Directions -
Using the Roxanne Hart biography, answer these:
1. On which network did Chicago Hope air?
2. In what city was Hart born?
3. Since what year has Hart been married to Philip Casnoff?

Page excerpt -

^^^^^^^^^^^^^^^^

Roxanne Hart (born July 27, 1952) is an American actress, best known for her roles as Brenda Wyatt in the 1986 film Highlander, and as Nurse Camille Shutt on the CBS medical drama series Chicago Hope (1994–1998). Hart has also received Tony and Drama Desk Awards nominations for her stage work.

Personal life
Hart was born in Trenton, New Jersey, the daughter of Joan Irene (née McKee) and Edward J. Hart, Jr. Her father was a teacher and later became the principal at Horace Greeley High School in Chappaqua, New York. She graduated from Greeley in 1969. She was married to Leonard Taylor from 1972 until their divorce in 1980. Hart has been married to actor Philip Casnoff since 1984, and they have two sons, Alexander Casnoff (b. 1988) and Macklin McKee Casnoff (b. 1992).

^^^^^^^^^^^^^^^^

Dataset records -

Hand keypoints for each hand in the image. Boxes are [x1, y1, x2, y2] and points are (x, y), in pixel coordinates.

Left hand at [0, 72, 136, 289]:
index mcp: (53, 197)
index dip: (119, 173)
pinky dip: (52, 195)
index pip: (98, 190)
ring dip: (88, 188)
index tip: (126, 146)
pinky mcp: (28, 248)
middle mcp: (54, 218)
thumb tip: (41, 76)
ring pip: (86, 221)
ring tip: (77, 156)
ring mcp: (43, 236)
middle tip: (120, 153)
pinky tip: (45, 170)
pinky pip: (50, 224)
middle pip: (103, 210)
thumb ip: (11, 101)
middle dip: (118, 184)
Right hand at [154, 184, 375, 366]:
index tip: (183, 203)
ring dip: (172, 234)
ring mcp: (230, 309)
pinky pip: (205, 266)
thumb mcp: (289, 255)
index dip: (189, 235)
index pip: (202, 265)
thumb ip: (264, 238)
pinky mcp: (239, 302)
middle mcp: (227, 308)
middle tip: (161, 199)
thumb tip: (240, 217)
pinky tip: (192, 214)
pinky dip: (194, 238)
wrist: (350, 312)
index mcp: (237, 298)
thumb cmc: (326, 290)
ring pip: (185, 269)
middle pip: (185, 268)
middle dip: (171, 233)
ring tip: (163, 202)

^^^^^^^^^^^^^^^^

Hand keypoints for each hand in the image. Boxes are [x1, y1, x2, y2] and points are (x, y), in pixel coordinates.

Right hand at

^^^^^^^^^^^^^^^^

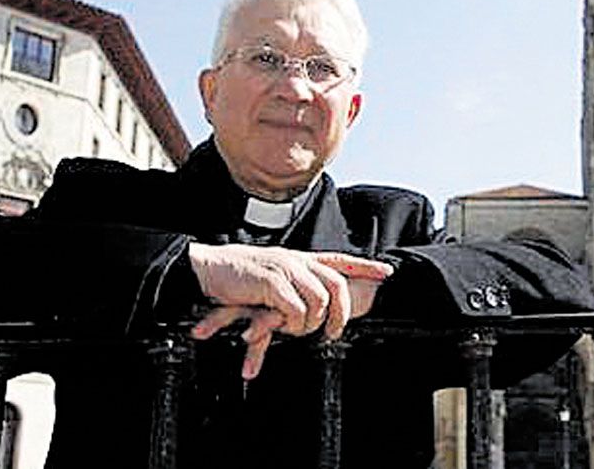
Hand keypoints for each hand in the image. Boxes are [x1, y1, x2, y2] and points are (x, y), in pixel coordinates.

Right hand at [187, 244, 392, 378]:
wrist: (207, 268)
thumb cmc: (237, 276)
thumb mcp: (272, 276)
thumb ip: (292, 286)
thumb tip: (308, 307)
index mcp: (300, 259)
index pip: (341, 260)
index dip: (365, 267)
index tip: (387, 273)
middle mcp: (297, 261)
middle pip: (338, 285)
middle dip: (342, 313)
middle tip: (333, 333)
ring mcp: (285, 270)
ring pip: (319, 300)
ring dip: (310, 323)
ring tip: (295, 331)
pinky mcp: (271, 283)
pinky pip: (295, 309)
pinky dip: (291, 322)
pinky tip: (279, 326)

^^^^^^^^^^^^^^^^

Result of the exercise -
1. CBS
2. Trenton, New Jersey
3. 1984